|A man looks at women playing cards at a stock brokerage house in Shenyang, northeast China's Liaoning province, Wednesday, Dec. 17, 2008.|
China cut prices for gasoline, diesel and jet fuel Thursday, giving a break to Chinese companies and motorists as they struggle with a worsening economic downturn.
The price of diesel will fall by 18 percent while the price of gasoline is cut by 13.8 percent, effective Friday, according to the
country's planning agency, the Cabinet's National Development and Reform Commission. Jet fuel prices will fall by 32 percent.
The cuts will help trucking companies, airlines, factories and others that are being squeezed by high fuel prices and a slump in sales.
The price cuts come as Beijing is trying to revive falling economic growth but the announcement made no mention of a link with its stimulus measures. It said prices were cut to reflect a decline in global oil costs.
The cut in jet fuel costs should be especially welcome for Chinese airlines, which are suffering heavy losses as demand plummets. Two major state-owned carriers have received government aid to help them through the slump.
Oil prices fell to 4 1/2-year lows Thursday in electronic trading on the New York Mercantile Exchange. The January contract sank as low as $39.19 a barrel - down sharply from a peak of nearly $150 a barrel in mid-July.
Beijing has used its system of government-set energy prices to shield its public from surging global crude prices. Regulators restrained price increases, forcing state-owned oil companies to absorb losses as crude costs soared. Prices were gradually to curb soaring consumption but Beijing worried about the impact on the poor.

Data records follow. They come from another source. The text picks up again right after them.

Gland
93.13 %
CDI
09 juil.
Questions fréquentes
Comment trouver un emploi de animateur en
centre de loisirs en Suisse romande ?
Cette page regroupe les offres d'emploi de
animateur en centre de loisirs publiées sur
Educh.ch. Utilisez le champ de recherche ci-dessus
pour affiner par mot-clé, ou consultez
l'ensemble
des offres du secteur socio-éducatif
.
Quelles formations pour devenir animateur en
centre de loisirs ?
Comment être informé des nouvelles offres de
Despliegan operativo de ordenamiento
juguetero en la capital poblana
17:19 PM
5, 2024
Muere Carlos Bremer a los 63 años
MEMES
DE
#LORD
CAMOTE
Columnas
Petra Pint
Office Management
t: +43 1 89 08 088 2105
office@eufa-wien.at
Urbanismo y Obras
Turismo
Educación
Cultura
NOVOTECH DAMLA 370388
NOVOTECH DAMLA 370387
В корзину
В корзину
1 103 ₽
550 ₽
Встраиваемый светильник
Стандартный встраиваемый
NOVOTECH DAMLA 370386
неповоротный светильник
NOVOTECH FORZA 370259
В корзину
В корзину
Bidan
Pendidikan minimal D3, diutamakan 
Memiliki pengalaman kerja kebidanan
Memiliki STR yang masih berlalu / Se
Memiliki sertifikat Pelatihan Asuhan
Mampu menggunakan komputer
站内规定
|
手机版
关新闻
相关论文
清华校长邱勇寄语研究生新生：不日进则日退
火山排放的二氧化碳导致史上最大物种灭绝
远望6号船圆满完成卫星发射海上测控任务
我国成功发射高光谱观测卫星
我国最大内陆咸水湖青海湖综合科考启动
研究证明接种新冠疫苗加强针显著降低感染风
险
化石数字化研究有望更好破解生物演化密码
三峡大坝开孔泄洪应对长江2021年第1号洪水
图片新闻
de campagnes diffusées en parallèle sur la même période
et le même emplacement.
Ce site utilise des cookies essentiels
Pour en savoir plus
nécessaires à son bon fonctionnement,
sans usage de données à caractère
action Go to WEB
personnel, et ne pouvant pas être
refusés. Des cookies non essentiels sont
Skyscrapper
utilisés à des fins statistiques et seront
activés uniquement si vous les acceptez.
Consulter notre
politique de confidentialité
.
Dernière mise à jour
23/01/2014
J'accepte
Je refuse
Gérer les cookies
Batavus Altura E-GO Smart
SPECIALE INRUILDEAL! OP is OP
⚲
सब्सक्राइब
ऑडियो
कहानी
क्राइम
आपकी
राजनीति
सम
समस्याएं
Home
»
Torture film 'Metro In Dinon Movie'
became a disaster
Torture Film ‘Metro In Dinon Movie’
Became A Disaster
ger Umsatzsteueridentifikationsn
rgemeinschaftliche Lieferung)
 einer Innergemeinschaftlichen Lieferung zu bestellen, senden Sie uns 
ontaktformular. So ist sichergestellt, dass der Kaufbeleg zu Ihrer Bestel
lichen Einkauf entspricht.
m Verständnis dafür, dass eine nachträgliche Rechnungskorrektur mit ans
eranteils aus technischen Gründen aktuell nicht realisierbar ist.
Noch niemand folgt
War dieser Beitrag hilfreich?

In the latest move, the price of gasoline will fall to 5,580 yuan ($818) per metric ton, while diesel falls to 4,970 yuan ($782) per ton, the government said. Jet fuel will fall to 5,050 yuan ($740) per metric ton.
The official Xinhua News Agency said gasoline would fall by 0.91 yuan (13 U.S. cents) and diesel by 1.08 yuan (16 cents) per liter. But it did not say how that would apply across the range of prices for arious grades of fuel or in different parts of the country. The top grade of gasoline in Beijing cost 6.78 yuan (99 cents) per liter, or $3.76 a gallon, before the price cut.
The announcement gave no breakdown of how that would translate into prices per liter (gallon) for various grades of gasoline. Also Thursday, the government announced a rise in fuel taxes to take effect Jan. 1, but they appeared to be small enough that consumers still should see significant savings.
The tax on gasoline will rise by 80 Chinese cents (11 cents) to 1 yuan per liter (14 cents) per liter, while the tax on diesel will rise by 70 Chinese cents (10 cents) to 80 Chinese cents (11 cents) per liter, the government said.
The agency's chairman, Zhang Ping, said earlier the change is meant to reflect road use by shifting the financial burden to those who drive more.